Can Walking Make You More Creative
Many writers, artists, & musicians claim walking helps their creative process. But, is there any scientific proof to back this up. And if so, what is happening when we walk to make us more creative?
It takes about five minutes after passing the letterbox, across the always empty little park, past a row of slowly gentrifying low cottages, maybe waiting for a car or two to pass on the main road, under the giant pine trees, then through another usually empty park to reach a path that winds along the waterfront. It’s about a 20-minute walk alongside the boats, yachts and trawlers, to the point where I turn and start walking back.
But, I never count the time.
I walk this path whenever I can when in Adelaide. I don’t do it for the exercise. I do it because every time I return, my mind fills with ideas. I’m itching to write, or sketch, or build or do something. You can’t take a pill to make you more creative, but if you could, it would probably feel like this walk.
Walking and Creative Writing
Reading Anne Lammot cemented the connection between walking and creative thinking. She says the key is to make sure the walk isn’t exercise. That kind of focus, or purpose, robs the walk of its creative power. This idea of walking as a way to find inspiration is one many creatives understand on an intuitive level. I’ve written before about purposeless walks, the power of going out into nature, and even this walk in Adelaide (in No Missing Tools).

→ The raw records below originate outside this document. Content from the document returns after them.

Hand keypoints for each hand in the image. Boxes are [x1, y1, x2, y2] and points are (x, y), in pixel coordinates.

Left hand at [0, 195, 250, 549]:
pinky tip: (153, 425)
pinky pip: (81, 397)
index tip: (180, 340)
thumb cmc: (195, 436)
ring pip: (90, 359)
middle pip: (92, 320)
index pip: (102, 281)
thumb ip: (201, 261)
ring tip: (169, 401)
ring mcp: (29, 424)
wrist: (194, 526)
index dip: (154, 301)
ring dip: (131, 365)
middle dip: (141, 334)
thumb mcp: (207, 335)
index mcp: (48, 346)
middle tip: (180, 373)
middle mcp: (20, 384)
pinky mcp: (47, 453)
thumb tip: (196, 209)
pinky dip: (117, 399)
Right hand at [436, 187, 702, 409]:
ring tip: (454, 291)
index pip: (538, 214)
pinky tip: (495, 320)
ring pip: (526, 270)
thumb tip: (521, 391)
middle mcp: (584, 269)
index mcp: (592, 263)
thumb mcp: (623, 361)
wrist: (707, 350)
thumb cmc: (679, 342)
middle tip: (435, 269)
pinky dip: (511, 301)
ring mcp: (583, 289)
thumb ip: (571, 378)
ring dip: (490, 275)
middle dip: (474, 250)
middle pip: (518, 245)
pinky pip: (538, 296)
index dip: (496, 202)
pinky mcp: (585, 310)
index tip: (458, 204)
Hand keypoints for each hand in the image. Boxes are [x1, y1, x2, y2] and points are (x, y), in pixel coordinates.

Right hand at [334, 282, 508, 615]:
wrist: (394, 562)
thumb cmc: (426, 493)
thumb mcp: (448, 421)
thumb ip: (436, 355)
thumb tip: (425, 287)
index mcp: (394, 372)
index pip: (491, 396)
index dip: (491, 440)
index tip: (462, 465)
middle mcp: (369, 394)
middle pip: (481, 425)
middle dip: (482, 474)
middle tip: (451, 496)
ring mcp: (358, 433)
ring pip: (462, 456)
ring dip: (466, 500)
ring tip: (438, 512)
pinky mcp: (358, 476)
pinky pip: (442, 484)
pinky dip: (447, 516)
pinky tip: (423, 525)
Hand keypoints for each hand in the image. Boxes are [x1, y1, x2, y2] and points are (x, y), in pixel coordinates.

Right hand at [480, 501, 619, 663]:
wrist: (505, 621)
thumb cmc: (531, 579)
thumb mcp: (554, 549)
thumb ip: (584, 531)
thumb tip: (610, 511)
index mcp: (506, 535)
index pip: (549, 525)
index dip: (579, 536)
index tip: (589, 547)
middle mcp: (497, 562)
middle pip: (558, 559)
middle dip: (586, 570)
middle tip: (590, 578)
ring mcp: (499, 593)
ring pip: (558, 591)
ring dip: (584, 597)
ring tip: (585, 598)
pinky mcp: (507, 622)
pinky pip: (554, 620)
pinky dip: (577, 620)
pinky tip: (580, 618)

Now let’s take a little look at some of the scientific evidence behind this experience. Can walking make you more creative?

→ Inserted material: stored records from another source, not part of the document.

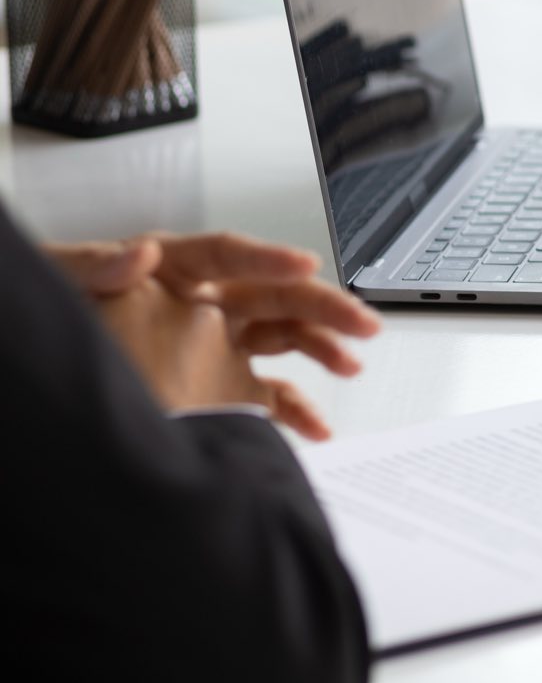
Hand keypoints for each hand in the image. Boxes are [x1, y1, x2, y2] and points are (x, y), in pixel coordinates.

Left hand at [48, 231, 379, 438]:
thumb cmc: (53, 314)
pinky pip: (267, 394)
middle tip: (360, 321)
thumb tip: (138, 256)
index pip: (230, 255)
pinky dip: (296, 411)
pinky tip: (315, 426)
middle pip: (277, 295)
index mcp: (173, 269)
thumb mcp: (62, 281)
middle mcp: (203, 305)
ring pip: (284, 339)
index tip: (303, 265)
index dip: (268, 259)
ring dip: (323, 350)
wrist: (40, 381)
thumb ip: (94, 265)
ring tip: (350, 364)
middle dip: (325, 307)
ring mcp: (215, 348)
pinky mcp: (218, 387)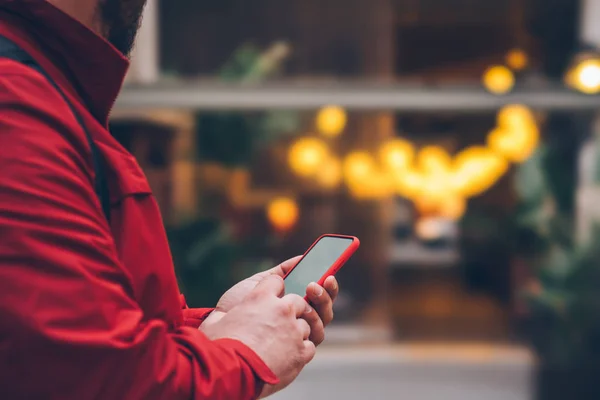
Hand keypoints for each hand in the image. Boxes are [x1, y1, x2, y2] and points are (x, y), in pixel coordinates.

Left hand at [201, 257, 338, 344]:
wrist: (222, 321)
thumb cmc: (238, 304)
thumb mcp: (260, 282)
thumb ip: (281, 272)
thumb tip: (302, 257)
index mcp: (294, 304)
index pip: (319, 295)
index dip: (328, 285)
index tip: (329, 273)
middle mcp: (299, 320)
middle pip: (324, 308)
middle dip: (327, 294)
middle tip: (316, 283)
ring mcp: (297, 335)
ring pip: (322, 321)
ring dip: (322, 304)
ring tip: (310, 288)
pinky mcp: (293, 350)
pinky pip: (313, 338)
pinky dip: (314, 323)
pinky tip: (303, 311)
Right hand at [202, 275, 315, 396]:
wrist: (230, 374)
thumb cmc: (217, 348)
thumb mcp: (214, 323)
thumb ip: (221, 314)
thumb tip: (217, 315)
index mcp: (260, 298)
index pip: (275, 281)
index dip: (274, 288)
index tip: (272, 294)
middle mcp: (281, 310)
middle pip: (298, 300)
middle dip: (292, 308)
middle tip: (283, 319)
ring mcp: (294, 330)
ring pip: (306, 323)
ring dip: (297, 330)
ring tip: (286, 341)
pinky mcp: (301, 352)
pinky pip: (309, 345)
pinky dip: (302, 349)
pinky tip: (291, 354)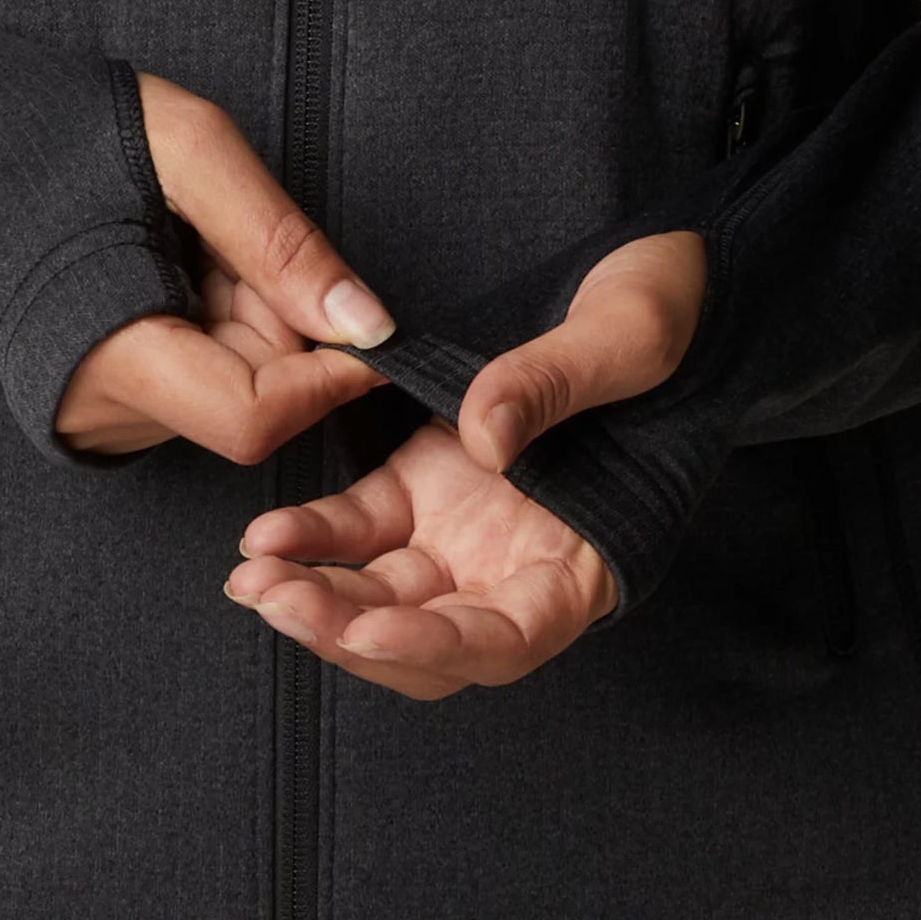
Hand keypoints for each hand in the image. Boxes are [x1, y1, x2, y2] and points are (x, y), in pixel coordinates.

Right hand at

Studies on Exercise and Creativity
It’s been widely established that exercise can enhance your mood. However, this study also confirms it can enhance your creativity as well. It seems the best forms of exercise for boosting creativity are ones with little cognitive demand, so maybe running or walking, rather than a complicated aerobics class or something that demands a lot of attention and focus.
Another study suggested that even a single 35-minute treadmill workout can improve cognitive flexibility, which is a vital part of creative thinking and our ability to give unusual rather than rote predictable answers.
One fascinating study found that walking in particular improved creativity, unlike most research, which focuses on aerobic exercise or the kind of exercise that makes you feel like you’re working out. In the study, people were more creative while walking than sitting, with twice as many able to create at least one high quality novel response to a prompt question in one test. In another test, their creative output increased by an average of 60 per cent!
“This isn’t to say that every task at work should be done while simultaneously walking, but those that require a fresh perspective or new ideas would benefit from it.”
Marily Oppezzo
The reasons for this aren’t clear. It could be that walking does something to the way our memory works, blocking some of the unhelpful thoughts that stop us making fresh connections with the idea or problem we are trying to think about. Perhaps, we are less self-critical and self-conscious while we walk.
It seems that a daily walk was a popular source of inspiration for many composers, including Mahler and Tchaikovsky.
Understanding an Important Creativity Trigger
So, what’s going on here? We’ve got up and moved away from the place where we work. We’ve got our body moving but not so much that we have to think about it. We’ve got our brain switching gears, so to speak, making our thinking a bit looser in, less self-obsessed, a lot more relaxed.
Something the studies don’t mention is the way we interact with our environment on these kinds of “good for our creativity” walks. We aren’t head down concentrating. We are noticing things around us, but not obsessed or worried about them; we let them be. It’s kind of like mindfulness meditation, except we don’t keep coming back to a focus. In fact, we sort of don’t focus at all. We just notice, enjoy and move on. This opens us up to the world, allows the sense of wonder and awe some space to work within us again, helps us to notice how rich, and deep, and varied reality can be.
In a way, a good walk is like window shopping for the soul.
When we get to the point where reality feels lighter, like something we can suspend so that we can move around in our thoughts, without a compulsion to act, store or catalogue the experience, then something deeper can rise from within us, something that easily goes into hiding under the harsh glare of our screens, our stresses and our own self-criticism. Call it your soul, your muse or your inspiration. Whatever it is, it seems to feel safe to come out to play when we walk.